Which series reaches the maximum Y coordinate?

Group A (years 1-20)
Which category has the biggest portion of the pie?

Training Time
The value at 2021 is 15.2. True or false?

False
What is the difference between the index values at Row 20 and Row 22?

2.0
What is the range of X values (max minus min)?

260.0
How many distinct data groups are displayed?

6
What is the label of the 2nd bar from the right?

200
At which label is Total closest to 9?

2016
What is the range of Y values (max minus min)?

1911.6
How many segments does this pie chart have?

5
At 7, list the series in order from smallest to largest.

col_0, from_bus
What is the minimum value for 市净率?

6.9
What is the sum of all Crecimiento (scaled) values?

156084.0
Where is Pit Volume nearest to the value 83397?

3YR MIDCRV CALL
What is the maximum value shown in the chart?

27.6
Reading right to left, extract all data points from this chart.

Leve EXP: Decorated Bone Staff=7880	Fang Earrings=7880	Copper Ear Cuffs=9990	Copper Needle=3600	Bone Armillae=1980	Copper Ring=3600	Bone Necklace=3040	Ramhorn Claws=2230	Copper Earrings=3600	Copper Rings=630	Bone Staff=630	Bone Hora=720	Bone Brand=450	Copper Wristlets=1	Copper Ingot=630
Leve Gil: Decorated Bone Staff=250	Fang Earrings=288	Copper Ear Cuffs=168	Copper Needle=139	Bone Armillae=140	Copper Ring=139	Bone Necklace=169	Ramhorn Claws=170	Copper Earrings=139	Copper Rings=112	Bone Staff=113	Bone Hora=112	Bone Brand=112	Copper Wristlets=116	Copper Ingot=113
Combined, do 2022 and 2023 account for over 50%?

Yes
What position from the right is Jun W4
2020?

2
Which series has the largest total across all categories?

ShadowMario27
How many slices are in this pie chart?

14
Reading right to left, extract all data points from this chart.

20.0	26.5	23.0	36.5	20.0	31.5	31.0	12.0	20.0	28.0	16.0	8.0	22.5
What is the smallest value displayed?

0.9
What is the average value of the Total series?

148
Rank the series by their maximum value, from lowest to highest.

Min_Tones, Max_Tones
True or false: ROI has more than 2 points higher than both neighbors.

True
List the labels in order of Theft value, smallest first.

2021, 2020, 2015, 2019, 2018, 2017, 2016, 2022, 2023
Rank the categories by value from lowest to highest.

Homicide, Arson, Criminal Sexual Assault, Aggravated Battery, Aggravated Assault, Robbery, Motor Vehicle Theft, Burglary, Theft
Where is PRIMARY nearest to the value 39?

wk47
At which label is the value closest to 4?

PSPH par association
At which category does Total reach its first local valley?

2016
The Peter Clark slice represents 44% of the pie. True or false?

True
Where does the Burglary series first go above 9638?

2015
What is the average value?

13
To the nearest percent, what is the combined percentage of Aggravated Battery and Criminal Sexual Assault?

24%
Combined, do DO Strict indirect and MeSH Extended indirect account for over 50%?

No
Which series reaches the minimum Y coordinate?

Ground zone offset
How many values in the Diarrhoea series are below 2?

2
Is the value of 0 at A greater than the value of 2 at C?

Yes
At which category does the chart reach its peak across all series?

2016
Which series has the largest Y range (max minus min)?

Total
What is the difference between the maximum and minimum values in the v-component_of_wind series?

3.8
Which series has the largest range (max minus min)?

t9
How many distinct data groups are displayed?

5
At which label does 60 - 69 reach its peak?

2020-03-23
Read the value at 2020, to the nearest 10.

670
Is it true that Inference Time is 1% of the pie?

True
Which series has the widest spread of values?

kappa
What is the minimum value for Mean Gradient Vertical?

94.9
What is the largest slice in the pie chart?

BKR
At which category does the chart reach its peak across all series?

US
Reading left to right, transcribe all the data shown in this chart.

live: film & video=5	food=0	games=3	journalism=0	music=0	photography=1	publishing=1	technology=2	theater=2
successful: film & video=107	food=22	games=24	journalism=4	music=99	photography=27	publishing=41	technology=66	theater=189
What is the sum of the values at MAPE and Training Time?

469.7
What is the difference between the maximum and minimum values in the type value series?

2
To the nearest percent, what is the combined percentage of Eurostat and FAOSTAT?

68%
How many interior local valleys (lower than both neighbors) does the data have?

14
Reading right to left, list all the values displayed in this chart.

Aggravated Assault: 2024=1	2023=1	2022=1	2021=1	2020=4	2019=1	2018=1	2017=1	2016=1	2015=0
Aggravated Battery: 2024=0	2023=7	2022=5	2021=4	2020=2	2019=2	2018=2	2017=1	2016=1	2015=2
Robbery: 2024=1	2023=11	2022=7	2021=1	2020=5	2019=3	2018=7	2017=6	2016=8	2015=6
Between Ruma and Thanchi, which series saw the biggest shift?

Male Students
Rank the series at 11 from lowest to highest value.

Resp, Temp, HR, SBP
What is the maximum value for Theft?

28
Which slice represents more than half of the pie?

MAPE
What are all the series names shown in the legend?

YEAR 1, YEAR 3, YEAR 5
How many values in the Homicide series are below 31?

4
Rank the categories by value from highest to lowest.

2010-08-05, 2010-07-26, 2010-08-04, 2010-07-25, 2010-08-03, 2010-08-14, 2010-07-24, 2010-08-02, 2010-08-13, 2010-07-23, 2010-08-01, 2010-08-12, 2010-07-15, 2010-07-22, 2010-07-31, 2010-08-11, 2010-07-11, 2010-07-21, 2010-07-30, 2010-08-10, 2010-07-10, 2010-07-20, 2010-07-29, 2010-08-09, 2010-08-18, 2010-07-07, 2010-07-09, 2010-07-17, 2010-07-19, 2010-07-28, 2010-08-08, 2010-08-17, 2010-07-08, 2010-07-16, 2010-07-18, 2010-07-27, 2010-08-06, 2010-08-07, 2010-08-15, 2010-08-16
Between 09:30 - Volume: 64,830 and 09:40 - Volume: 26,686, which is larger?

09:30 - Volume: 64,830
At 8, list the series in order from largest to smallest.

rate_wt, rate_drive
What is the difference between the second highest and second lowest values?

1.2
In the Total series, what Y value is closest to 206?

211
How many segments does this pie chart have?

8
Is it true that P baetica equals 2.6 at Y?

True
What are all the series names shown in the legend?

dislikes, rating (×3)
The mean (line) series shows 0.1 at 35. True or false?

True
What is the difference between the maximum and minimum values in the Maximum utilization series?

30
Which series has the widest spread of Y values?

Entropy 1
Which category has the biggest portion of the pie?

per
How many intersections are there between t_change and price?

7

━━━━━━━━━━

* [Exercise description]
Show every line in the records above that contains the word "coordinate".

* [Task solution]
Which series reaches the maximum Y coordinate?
Which series reaches the minimum Y coordinate?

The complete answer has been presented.